## Teks Dokumen
-*-

Buya Syafii Maarif adalah seorang “buya sejati” dan ulama teladan
bagi putra-putri Bangsa Indonesia. Saya tidak kenal dekat dengan Buya
Syafii. Tapi sudah sejak lama saya mengamati dan memperhatikan
“sepak-terjang” beliau di dunia kepolitikan nasional. Saya juga sudah
lama membaca, mempelajari, dan menelaah tulisan-tulisan beliau yang
sangat banyak bertebaran, baik dalam bentuk buku maupun artikel-artikel
di berbagai jurnal dan media.
Ketika beberapa tahun lalu, Buya
Syafii mendapatkan penghargaan sebagai “Guru Bangsa” oleh sebuah lembaga
di Jakarta, sayalah yang diminta oleh panitia dan pendiri lembaga itu
untuk menulis biografi singkat beliau. Kesanku, Buya Syafii bukan hanya
seorang sejarawan Islam handal dan cendekiawan Islam mumpuni tetapi juga
seorang tokoh agama yang cinta mati dengan Indonesia, kebangsaan, dan
kemanusiaan.
Buya Syafii juga seorang tokoh Muslim yang cinta
mati dengan Islam. Keliru besar tuduhan dan fitnahan yang menganggap
beliau “tidak Islami” atau “kurang kualitas Islam”-nya hanya karena
beliau berbeda pendapat dengan “mainstream” publik Islam tentang “kasus
Ahok”. Buya Syafii adalah seorang ulama sejati yang mengerti tentang
hakekat Islam, memahami tentang “spirit kenabian”, dan mengetahui
tentang bagaimana Islam seharusnya dan idealnya berkiprah di masyarakat
yang majemuk.
Cukup panjang pergumulan intelektual dan proses
belajar Islam Buya dari Indonesia sampai Ohio dan akhirnya mendarat di
Chicago ketika ia belajar doktor di bawah bimbingan ahli Islam ternama
kelahiran Pakistan: mendiang Professor Fazlur Rahman. Maka, sangat naif
dan ironis, jika seorang ilmuwan besar yang sudah malang-melintang di
dunia pendidikan dan kenyang dengan “asam-garam” pengkajian Islam,
kemudian dilecehkan oleh anak-anak ingusan yang baru sunat kemarin sore
atau oleh “ustad unyu-unyu” yang tidak memiliki kualifikasi akademik
tapi hobi ceramah dan nampang di tivi.

-*-

## Data untuk Diperiksa
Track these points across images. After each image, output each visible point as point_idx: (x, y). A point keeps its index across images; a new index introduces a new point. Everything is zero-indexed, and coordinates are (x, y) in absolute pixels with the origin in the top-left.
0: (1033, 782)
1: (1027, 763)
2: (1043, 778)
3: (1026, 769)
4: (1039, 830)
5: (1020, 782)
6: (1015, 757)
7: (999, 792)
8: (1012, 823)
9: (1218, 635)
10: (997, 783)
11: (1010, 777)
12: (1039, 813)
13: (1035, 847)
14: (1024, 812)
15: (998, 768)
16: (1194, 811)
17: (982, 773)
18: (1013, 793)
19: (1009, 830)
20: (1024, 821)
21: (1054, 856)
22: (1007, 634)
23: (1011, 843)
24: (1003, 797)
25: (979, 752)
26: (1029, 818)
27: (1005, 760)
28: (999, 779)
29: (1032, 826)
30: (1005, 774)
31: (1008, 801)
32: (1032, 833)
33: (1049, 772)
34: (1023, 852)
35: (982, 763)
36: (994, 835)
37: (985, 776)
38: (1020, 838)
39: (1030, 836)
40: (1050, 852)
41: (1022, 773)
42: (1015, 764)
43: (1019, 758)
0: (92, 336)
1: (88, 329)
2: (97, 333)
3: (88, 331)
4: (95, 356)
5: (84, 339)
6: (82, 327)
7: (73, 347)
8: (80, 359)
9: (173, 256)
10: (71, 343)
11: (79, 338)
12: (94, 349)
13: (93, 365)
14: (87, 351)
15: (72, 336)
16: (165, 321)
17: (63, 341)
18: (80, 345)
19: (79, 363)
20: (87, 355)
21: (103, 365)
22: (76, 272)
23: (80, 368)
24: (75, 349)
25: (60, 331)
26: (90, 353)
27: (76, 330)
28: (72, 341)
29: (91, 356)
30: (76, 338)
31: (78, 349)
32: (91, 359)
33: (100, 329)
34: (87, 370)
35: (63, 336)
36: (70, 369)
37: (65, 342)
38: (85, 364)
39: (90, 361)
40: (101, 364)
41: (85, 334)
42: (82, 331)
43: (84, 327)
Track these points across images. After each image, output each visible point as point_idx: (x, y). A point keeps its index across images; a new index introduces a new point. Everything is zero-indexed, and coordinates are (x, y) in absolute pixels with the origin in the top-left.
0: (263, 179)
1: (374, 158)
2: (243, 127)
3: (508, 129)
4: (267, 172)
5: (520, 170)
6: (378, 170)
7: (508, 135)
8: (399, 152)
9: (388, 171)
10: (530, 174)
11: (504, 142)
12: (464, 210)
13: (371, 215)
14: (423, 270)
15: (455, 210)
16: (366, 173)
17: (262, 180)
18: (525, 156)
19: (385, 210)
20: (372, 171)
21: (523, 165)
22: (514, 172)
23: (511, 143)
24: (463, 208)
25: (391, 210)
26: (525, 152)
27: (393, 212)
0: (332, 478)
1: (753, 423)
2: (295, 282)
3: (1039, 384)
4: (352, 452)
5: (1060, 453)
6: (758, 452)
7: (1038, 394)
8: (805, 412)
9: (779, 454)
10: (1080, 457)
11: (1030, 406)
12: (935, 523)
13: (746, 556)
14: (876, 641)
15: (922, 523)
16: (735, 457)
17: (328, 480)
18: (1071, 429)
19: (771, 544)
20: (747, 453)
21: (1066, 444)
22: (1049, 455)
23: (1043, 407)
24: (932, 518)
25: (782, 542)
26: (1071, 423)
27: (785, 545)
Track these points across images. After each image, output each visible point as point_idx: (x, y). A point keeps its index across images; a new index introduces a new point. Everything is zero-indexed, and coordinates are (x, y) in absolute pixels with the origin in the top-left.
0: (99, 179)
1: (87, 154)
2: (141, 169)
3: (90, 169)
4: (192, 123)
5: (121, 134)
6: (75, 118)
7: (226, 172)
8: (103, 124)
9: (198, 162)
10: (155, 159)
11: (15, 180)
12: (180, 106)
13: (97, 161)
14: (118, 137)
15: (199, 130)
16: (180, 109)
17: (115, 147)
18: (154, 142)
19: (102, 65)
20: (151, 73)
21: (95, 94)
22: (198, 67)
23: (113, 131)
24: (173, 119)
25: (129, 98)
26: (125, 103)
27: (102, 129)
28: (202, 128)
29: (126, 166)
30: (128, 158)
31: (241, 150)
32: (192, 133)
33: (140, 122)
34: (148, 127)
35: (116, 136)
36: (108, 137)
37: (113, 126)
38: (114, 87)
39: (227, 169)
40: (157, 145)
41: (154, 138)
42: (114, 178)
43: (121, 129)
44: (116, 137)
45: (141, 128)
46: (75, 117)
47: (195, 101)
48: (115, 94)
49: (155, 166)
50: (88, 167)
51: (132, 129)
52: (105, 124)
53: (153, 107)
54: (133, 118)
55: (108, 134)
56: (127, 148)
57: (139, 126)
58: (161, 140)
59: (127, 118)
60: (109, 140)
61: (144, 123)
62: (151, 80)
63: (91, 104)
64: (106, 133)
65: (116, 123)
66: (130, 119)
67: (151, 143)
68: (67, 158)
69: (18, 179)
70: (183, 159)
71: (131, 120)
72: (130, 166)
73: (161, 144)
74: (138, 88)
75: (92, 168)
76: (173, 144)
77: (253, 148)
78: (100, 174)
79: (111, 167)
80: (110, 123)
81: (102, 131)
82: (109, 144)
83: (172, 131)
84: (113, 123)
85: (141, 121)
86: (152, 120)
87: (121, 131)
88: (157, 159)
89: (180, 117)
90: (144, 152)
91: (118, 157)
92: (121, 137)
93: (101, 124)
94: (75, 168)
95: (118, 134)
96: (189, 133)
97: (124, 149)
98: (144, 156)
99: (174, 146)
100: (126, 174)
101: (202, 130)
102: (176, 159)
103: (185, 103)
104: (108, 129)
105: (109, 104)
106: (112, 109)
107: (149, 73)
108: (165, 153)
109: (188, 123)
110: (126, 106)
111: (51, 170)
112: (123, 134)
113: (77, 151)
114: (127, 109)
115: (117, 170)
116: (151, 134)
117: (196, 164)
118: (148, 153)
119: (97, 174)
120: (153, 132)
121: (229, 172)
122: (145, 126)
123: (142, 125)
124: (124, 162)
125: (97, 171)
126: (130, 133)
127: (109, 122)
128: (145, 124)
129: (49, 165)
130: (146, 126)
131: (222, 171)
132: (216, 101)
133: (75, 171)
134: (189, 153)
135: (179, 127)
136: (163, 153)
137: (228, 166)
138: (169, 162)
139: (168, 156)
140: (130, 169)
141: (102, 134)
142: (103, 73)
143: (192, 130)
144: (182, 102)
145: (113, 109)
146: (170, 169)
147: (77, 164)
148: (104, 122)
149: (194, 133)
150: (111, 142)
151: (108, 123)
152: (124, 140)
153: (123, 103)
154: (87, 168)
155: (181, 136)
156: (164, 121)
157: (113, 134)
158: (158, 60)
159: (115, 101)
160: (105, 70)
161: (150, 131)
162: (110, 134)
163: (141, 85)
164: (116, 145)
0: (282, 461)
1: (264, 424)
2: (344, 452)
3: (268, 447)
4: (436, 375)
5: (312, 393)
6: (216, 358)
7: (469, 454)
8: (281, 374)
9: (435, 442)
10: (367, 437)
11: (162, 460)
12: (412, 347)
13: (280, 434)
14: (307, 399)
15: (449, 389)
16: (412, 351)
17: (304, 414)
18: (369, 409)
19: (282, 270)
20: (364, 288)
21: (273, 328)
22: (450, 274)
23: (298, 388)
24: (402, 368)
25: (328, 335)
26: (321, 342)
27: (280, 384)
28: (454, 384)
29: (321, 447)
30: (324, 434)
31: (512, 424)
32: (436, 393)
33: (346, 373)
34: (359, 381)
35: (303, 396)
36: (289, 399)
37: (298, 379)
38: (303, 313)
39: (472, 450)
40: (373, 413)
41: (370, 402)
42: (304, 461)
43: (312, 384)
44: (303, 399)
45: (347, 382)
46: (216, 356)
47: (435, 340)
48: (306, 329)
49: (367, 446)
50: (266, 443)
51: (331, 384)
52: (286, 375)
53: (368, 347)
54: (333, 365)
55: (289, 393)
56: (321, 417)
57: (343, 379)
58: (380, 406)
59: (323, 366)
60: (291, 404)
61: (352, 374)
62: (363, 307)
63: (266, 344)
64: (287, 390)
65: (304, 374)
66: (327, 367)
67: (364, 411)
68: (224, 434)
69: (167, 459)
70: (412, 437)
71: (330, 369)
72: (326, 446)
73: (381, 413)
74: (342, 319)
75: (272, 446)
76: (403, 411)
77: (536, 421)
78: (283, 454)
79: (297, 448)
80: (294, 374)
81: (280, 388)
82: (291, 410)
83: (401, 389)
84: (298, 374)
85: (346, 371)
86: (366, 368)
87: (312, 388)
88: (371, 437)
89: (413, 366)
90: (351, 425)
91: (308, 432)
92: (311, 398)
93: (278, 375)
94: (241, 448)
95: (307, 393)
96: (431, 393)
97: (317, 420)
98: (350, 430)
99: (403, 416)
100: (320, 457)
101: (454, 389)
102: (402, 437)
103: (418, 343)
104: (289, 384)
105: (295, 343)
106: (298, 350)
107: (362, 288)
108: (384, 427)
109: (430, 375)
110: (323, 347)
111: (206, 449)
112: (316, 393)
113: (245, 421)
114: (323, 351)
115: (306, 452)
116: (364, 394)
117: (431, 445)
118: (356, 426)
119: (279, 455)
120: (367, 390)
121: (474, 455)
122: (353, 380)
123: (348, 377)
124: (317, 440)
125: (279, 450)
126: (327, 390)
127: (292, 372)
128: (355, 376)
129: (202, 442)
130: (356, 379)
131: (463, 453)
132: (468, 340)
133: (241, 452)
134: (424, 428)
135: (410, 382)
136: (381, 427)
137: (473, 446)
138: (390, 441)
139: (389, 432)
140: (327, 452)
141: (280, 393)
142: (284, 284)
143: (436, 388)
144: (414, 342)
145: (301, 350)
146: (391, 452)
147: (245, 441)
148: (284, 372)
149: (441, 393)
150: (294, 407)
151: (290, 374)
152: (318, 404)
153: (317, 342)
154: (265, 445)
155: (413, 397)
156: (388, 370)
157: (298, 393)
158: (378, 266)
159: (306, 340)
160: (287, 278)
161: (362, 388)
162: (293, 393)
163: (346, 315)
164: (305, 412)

-*-

Tolong tulis kembali bagian teks tentang Buya Syafii Maarif dari "Cukup panjang pergumulan" hingga "nampang di tivi.", dengan "tivi" diganti menjadi "televisi".

## Jawaban Tertulis
Cukup panjang pergumulan intelektual dan proses
belajar Islam Buya dari Indonesia sampai Ohio dan akhirnya mendarat di
Chicago ketika ia belajar doktor di bawah bimbingan ahli Islam ternama
kelahiran Pakistan: mendiang Professor Fazlur Rahman. Maka, sangat naif
dan ironis, jika seorang ilmuwan besar yang sudah malang-melintang di
dunia pendidikan dan kenyang dengan “asam-garam” pengkajian Islam,
kemudian dilecehkan oleh anak-anak ingusan yang baru sunat kemarin sore
atau oleh “ustad unyu-unyu” yang tidak memiliki kualifikasi akademik
tapi hobi ceramah dan nampang di televisi.